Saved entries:
——————
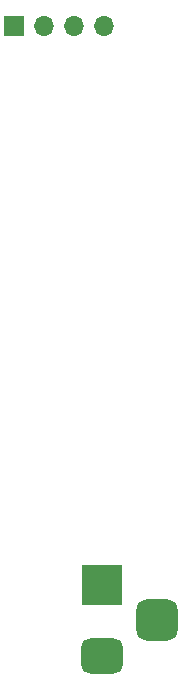
<source format=gbs>
%TF.GenerationSoftware,KiCad,Pcbnew,(6.0.2)*%
%TF.CreationDate,2022-02-19T19:11:57+01:00*%
%TF.ProjectId,hexalight,68657861-6c69-4676-9874-2e6b69636164,rev?*%
%TF.SameCoordinates,Original*%
%TF.FileFunction,Soldermask,Bot*%
%TF.FilePolarity,Negative*%
%FSLAX46Y46*%
G04 Gerber Fmt 4.6, Leading zero omitted, Abs format (unit mm)*
G04 Created by KiCad (PCBNEW (6.0.2)) date 2022-02-19 19:11:57*
%MOMM*%
%LPD*%
G01*
G04 APERTURE LIST*
G04 Aperture macros list*
%AMRoundRect*
0 Rectangle with rounded corners*
0 $1 Rounding radius*
0 $2 $3 $4 $5 $6 $7 $8 $9 X,Y pos of 4 corners*
0 Add a 4 corners polygon primitive as box body*
4,1,4,$2,$3,$4,$5,$6,$7,$8,$9,$2,$3,0*
0 Add four circle primitives for the rounded corners*
1,1,$1+$1,$2,$3*
1,1,$1+$1,$4,$5*
1,1,$1+$1,$6,$7*
1,1,$1+$1,$8,$9*
0 Add four rect primitives between the rounded corners*
20,1,$1+$1,$2,$3,$4,$5,0*
20,1,$1+$1,$4,$5,$6,$7,0*
20,1,$1+$1,$6,$7,$8,$9,0*
20,1,$1+$1,$8,$9,$2,$3,0*%
G04 Aperture macros list end*
%ADD10R,1.700000X1.700000*%
%ADD11O,1.700000X1.700000*%
%ADD12R,3.500000X3.500000*%
%ADD13RoundRect,0.750000X1.000000X-0.750000X1.000000X0.750000X-1.000000X0.750000X-1.000000X-0.750000X0*%
%ADD14RoundRect,0.875000X0.875000X-0.875000X0.875000X0.875000X-0.875000X0.875000X-0.875000X-0.875000X0*%
G04 APERTURE END LIST*
D10*
X144028000Y-67310000D03*
D11*
X146568000Y-67310000D03*
X149108000Y-67310000D03*
X151648000Y-67310000D03*
D12*
X151442500Y-114650000D03*
D13*
X151442500Y-120650000D03*
D14*
X156142500Y-117650000D03*
M02*

</source>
——————
### JOB ITEM:
Return, unchanged, the run of lines above that opens with the line containing "0 Add a 4 corners" and closes with the line containing "1,1,$1+$1,$8,$9*". Include both.

### EXERCISE SOLUTION:
0 Add a 4 corners polygon primitive as box body*
4,1,4,$2,$3,$4,$5,$6,$7,$8,$9,$2,$3,0*
0 Add four circle primitives for the rounded corners*
1,1,$1+$1,$2,$3*
1,1,$1+$1,$4,$5*
1,1,$1+$1,$6,$7*
1,1,$1+$1,$8,$9*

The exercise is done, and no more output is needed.